What If The Atmosphere Caught on Fire?
Imagine for a moment your standing in the middle of the Jornada del Muerto desert in New Mexico. It’s July 16th 1945, at the height of World War 2. Robert Oppenheimer must be standing out here somewhere in the cold night. He must be anxious. The clock is counting down to the explosion of Trinity, the first atomic bomb. What if all of this work is for nothing, and the device fails to detonate at all? Worse, what if it does work? What if the Trinity device heats the nitrogen atoms in the atmosphere to fusion temperatures? The explosion could incinerate the Earth.
The clock ticks to zero, firing the high explosives in the Gadget. The shock waves converge on the plutonium, squeezing the core into a supercritical state. A stray neutron splits a plutonium atom, releasing more neutrons and energy. The reaction grows exponentially, liberating vast sums of energy and heating the air into an incandescent fireball that rises above the barren landscape like the sun.
Oppenheimer took a deep breath and let the melancholy set in. It worked, he built a bomb. A weapon that could destroy the world. But it hadn’t burned the atmosphere. Arthur Compton had been right all along.
Compton Scattering
In 1922, the physicist Arthur Compton had observed that x-rays scatter off electrons. Or to be more exact, the x-ray photons transfer their momentum to the electrons at the expense of their own energy. This effect diminishes the frequency of the x-rays. The scattering in effect cools down the radiation.
In the dense plasma of the Trinity explosion, the electrons had stolen away the energy of the photons before they could heat the nitrogen atoms to ignition.
The Hydrogen Bomb
Even today, nuclear fusion is notoriously difficult to ignite in the laboratory. Thermonuclear bombs can only achieve their scary destructive power because they channel the energy of an exploding fission explosion for a brief moment to squeeze the hydrogen fuel to ignition. It is speculated that mirrors lining the inside of the bomb reflect the x-rays from the fission explosion onto the capsule of hydrogen fuel. The capsule’s casing is vaporized and this squeezes the capsule. There is another rod or orb of plutonium inside the capsule and this is crushed until it is supercritical. It explodes in a second fission explosion and heats the fuel to millions of degrees, sparking fusion in the fuel and sparking a still more grand explosion.
What if you could burn the atmosphere?
The free nitrogen atoms in the atmosphere are exceedingly hard to fuse. Even if you could magically place these atoms inside the sun, you’d still get nothing. Our sun would have to grow to eight times its current mass to fuse nitrogen. Stars of this mass are prone to supernova explosions, but that is another story for another time.
But what if you only want to burn hydrogen gas instead? This is difficult to begin with since hydrogen is a trace gas in our atmosphere. Put the hydrogen gas next to the incandescent plasma of a nuclear explosion, and you still get nothing. The effect of Compton Scattering will again steal away the energy before the reaction can propagate.

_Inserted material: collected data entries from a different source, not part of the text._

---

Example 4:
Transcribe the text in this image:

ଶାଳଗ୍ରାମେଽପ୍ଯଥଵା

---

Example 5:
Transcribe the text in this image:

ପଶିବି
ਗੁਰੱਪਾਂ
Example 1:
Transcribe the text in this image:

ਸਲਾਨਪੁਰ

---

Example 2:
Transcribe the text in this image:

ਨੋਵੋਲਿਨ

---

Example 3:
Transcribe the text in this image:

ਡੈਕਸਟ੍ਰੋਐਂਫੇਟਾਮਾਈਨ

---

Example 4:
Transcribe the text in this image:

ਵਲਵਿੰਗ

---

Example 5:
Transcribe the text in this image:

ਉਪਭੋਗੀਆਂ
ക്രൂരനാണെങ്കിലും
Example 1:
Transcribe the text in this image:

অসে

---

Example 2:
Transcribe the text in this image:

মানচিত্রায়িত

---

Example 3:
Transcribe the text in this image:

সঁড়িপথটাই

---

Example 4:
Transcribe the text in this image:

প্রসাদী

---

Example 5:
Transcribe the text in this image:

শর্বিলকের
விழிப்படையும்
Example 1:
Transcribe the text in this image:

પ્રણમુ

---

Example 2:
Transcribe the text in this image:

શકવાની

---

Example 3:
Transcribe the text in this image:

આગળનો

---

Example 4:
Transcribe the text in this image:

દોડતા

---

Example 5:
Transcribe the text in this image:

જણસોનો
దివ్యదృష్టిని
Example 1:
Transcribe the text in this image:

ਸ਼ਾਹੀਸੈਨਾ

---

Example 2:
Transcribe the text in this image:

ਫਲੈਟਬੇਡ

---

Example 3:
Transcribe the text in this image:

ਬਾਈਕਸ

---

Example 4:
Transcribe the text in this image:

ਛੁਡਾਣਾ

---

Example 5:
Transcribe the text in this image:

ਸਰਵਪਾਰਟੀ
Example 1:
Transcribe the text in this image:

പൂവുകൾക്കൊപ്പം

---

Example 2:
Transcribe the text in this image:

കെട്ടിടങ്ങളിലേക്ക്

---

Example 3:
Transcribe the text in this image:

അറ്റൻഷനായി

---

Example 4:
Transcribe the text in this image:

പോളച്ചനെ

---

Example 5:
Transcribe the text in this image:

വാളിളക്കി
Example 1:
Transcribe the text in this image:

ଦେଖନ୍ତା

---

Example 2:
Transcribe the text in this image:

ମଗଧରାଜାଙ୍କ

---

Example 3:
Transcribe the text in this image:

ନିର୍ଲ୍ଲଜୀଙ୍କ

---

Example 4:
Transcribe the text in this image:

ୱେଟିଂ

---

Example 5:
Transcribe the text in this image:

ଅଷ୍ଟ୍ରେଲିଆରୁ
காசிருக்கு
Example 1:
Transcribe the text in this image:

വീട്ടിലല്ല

What if you added more hydrogen to Earth’s atmosphere? At first nothing. Hydrogen is a light gas that easily escapes the atmosphere. Most of the hydrogen on Earth is bound in water molecules. But in time as the concentration grew you’d experience more headaches and nausea. Keep adding hydrogen and you could expect many more fires and explosions. Still hydrogen burns clear, so you can’t see it until you are on fire. However there is not enough oxygen currently available in the atmosphere to sustain these fires and they’d fade away. Let’s keep adding hydrogen. You’d suffocate along with all the other life on Earth. The atmospheric pressure begins to rise and in time it crushes everything on the surface. This rising pressure would heat and in due time evaporate the oceans liberating much more hydrogen.

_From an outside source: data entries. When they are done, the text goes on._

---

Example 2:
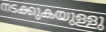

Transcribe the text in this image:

നടക്കുകയുള്ളു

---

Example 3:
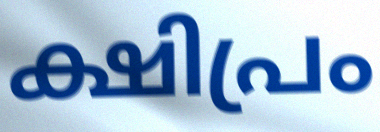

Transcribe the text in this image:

ക്ഷിപ്രം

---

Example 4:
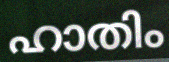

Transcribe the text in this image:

ഹാതിം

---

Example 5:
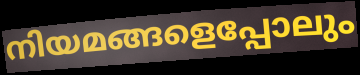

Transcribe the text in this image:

നിയമങ്ങളെപ്പോലും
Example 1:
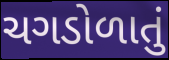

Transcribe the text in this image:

ચગડોળાતું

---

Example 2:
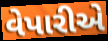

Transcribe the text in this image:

વેપારીએ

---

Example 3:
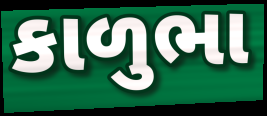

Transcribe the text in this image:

કાળુભા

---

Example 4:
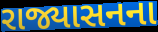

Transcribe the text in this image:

રાજ્યાસનના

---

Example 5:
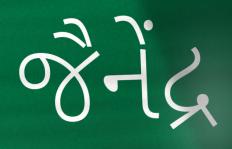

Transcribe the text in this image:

જૈનેંદ્ર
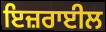
ਇਜ਼ਰਾਈਲ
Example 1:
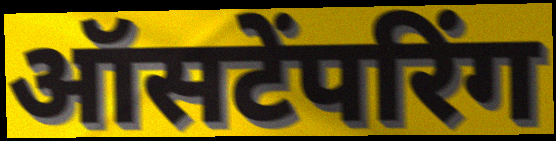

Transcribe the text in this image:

ऑसटेंपरिंग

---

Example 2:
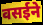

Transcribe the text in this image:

वसईने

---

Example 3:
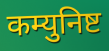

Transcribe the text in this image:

कम्युनिष्ट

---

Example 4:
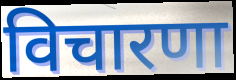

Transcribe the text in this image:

विचारणा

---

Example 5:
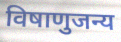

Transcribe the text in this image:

विषाणुजन्य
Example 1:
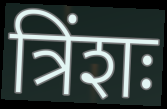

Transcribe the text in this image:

त्रिंशः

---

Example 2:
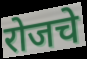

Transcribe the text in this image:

रोजचे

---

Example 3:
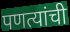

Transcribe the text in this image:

पणत्यांची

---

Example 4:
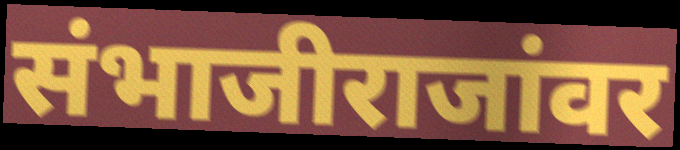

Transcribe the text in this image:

संभाजीराजांवर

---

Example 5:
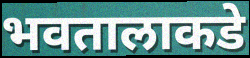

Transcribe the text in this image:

भवतालाकडे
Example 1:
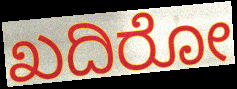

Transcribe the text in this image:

ಖದಿರೋ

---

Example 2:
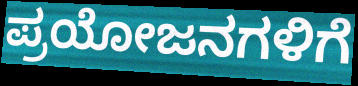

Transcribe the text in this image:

ಪ್ರಯೋಜನಗಳಿಗೆ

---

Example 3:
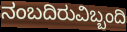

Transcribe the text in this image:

ನಂಬದಿರುವಿಬ್ಬಂದಿ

Add a Jupiters worth of hydrogen, and still no ignition. Keep adding a Jupiter’s worth of hydrogen until you reach thirteen Jupiter’s. Only then will the deuterium ignite under the immense pressure of 1,000,000 bar and 53,999,540 degrees fahrenheit. Deuterium is an isotope of hydrogen and its supply is limited. You could expect the planet to burn at a warm magenta for only a few million years.
This is ridiculous. What about just sparking ordinary combustion? Some people just want to watch the world burn! The situation was much different 400 million years ago during the Carboniferous period. The National Academy of Sciences says that during that age oxygen levels peaked as high as 26 percent, at this concentration most anything burns. Left alone, a single spark from lightning could spark a fire and from there a wildfire. Left unchecked, the heat of the fire builds into a firestorm. Air spirals around and into the inferno at hurricane force. Anything near its presence burns, propelling vast quantities of hot smoke into the sky. Any moisture in the air condenses on the smoke into clouds and rain, finally extinguishing the fire. This is assuming that all of the fuel isn’t consumed first.
The situation is much different in our present age where some of this oxygen has been sequestered by erosion. Over time the elements erode minerals. Then the minerals are further oxidized consuming the oxygen. Reducing the atmosphere to the 20 percent oxygen concentration of today.